Employee’s HIPAA Violation Results in $1.44 Million Jury Verdict Against Employer | Seigfreid Bingham, P.C. | A Kansas City, MO Law Firm

Last month, the Indiana Court of Appeals upheld a $1.44 million jury verdict against Walgreens and a pharmacist employed by Walgreens for breaching their duties to keep customer prescription history private. In this case, the pharmacist used private customer prescription history information for her own personal purposes.

Ground-breaking opinion
According to Indianapolis attorney Neal F. Eggeson Jr. (the victim’s attorney), this is the first published appellate court opinion that upheld a jury verdict that held an employer liable for an employee’s violation of the Health Insurance Portability and Accountability Act (HIPAA).

Several things about this case are noteworthy:

  • The court is sending a strong signal that it takes the privacy of medical information seriously;
  • Although this was a private lawsuit, and although HIPAA violations are not in themselves grounds for private lawsuits, the plaintiff argued that by violating HIPAA, the pharmacist violated the standard of care owed to the plaintiff. Therefore, the plaintiff alleged, Walgreens was negligent, and the pharmacist engaged in professional malpractice, both of which are grounds for a private lawsuit; and
  • Using a broad definition of the “scope of employment” doctrine, the court affirmed that the pharmacist was acting within the scope of her employment when she revealed the private medical records and, therefore, Walgreens could be liable for her actions.

Love triangle

The situation that prompted the pharmacist to violate a customer’s privacy involved a complicated love triangle situation, which started when the pharmacist found out that her husband fathered a child with his  ex-girlfriend. The pharmacist then accessed the prescription history of the ex-girlfriend to get information about her prescriptions for birth control and for a sexually transmitted disease. The pharmacist shared the information with her husband, who then shared it with at least three other people. The husband threatened his ex-girlfriend with the information, saying he would use it against her in a paternity suit.

Employer held liable

Although Walgreens argued that it should not be held liable because the pharmacist’s actions were beyond the scope of her employment, the trial court and appellate court disagreed. Walgreens said that it had a strict policy about privacy, that the pharmacist knew about the policy, and that she knowingly violated the policy. When Walgreens learned about the incident, it issued a written warning to the pharmacist and required her to get additional training on HIPAA.

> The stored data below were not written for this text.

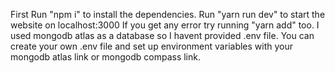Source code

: First Run "npm i" to install the dependencies.
Run "yarn run dev" to start the website on localhost:3000
If you get any error try running "yarn add" too.
I used mongodb atlas as a database so I havent provided .env file. You can create your own .env file and set up environment variables with your mongodb atlas link or mongodb compass link.
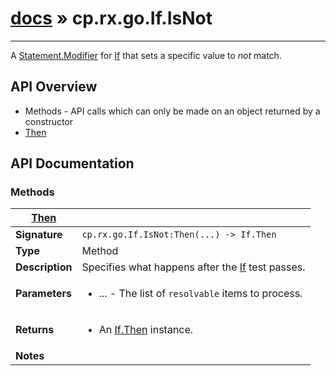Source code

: # [docs](index.md) » cp.rx.go.If.IsNot
---

A [Statement.Modifier](cp.rx.go.Statement.Modifier.md) for [If](cp.rx.go.If.md) that sets a specific value to *not* match.

## API Overview
* Methods - API calls which can only be made on an object returned by a constructor
 * [Then](#Then)

## API Documentation

### Methods

| [Then](#Then)         |                                                                                     |
| --------------------------------------------|-------------------------------------------------------------------------------------|
| **Signature**                               | `cp.rx.go.If.IsNot:Then(...) -> If.Then`                                                                    |
| **Type**                                    | Method                                                                     |
| **Description**                             | Specifies what happens after the [If](cp.rx.go.If.md) test passes.                                                                     |
| **Parameters**                              | <ul><li>...  - The list of `resolvable` items to process.</li></ul> |
| **Returns**                                 | <ul><li>An [If.Then](cp.rx.go.If.Then.md) instance.</li></ul>          |
| **Notes**                                   | <ul></ul>                |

The court found that because Walgreens had authorized the pharmacist to look up customer information on its computer system, the pharmacist’s actions could be construed as within the scope of her employment, which is the necessary test for employer liability for the actions of its employees. Walgreens plans to appeal.

What healthcare employers can do

These are some of the steps that employers can take to reduce their risk of being sued in a similar situation:

  • Provide training at least once per year for employees on the proper handling of customer information;
  • Pay attention to complaints from customers about privacy violations;
  • Do not provide employees with any more access to customer information than they need to do their jobs; and
  • Create and document a strong policy prohibiting employees from snooping in customer files as part of a comprehensive set of HIPAA policies and procedures.